The Farwell Building is an eight-story rectangular building built of brick, and designed in the Chicago school architectural style. The front façade makes extensive use of glass, and includes both horizontal and vertical elements. A horizontal frieze crosses the façade at the entrance level, and a second frieze decorated with triglyphs and metopes adorns the second story. Ionic pilasters stand at the corners of the building and flanking the central entrance. Iron grillwork decorates the entrance transom, and the interior features a Tiffany mosaic ceiling, brass elevator doors, and marble walls.

==History==
The Farwell Building is named for the estate of Jesse H. and Emmer J. Farwell. The building was completed in 1915 from plans made by architect Harrie W. Bonnah. The decorative (and structural) ironwork was made by the Russell Wheel and Foundry Company of Detroit.

In 1956, the Farwell was significantly altered: the original terra cotta cornice with Pewabic tiles was removed, and significant changes were made to the ground level façade.

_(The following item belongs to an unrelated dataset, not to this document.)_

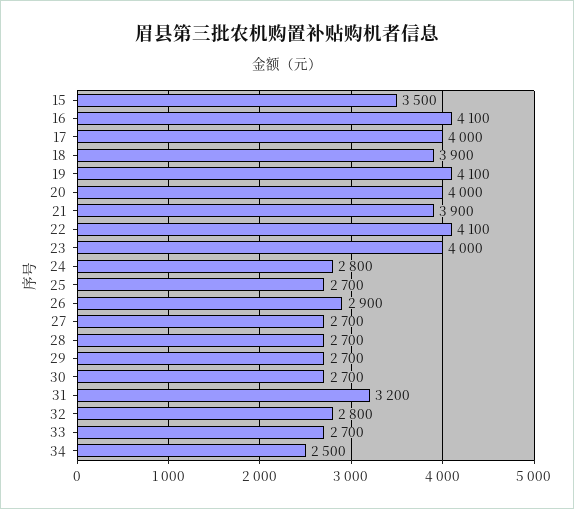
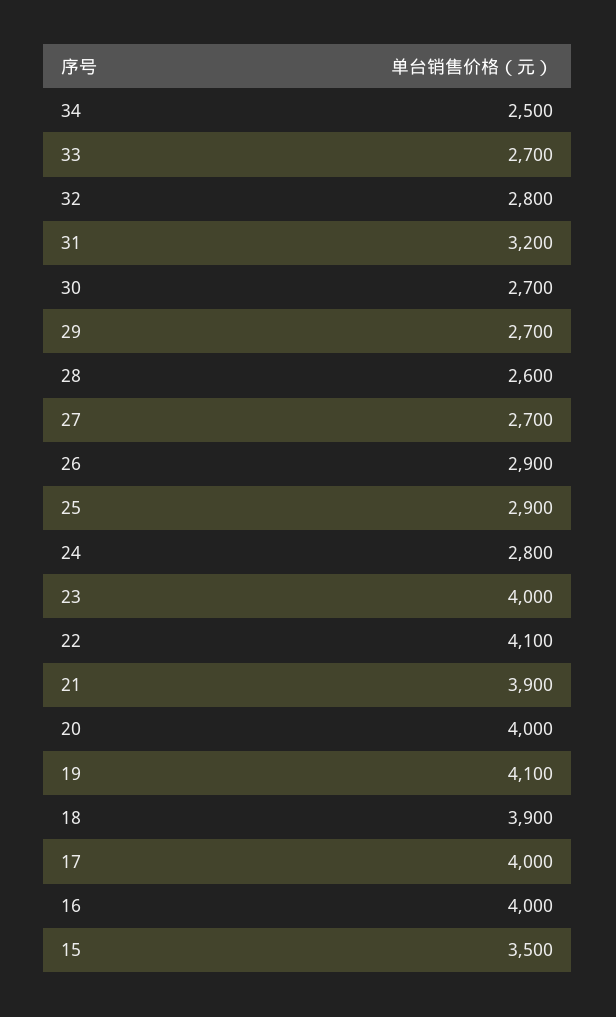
16: 4100 -> 4000
25: 2700 -> 2900
28: 2700 -> 2600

Higgins Management Company purchased the Farwell during the 1970s and renovated the building for retail office space. The building became completely vacant in 1984.

In October 2009, the State of Michigan announced it was in negotiations to buy the building from the current owners through the federal Neighborhood Stabilization Program with a final sale price expected to be over US$3 million, less past-due property taxes owed on the building. In April 2012, Lansing-based Karp and Associates submitted a successful bid to restore the building and the nearby Detroit Savings Bank Building to house residential units, offices and retail space. Part of the renovations include recreating the cornice removed in 1957. The building reopened in 2019.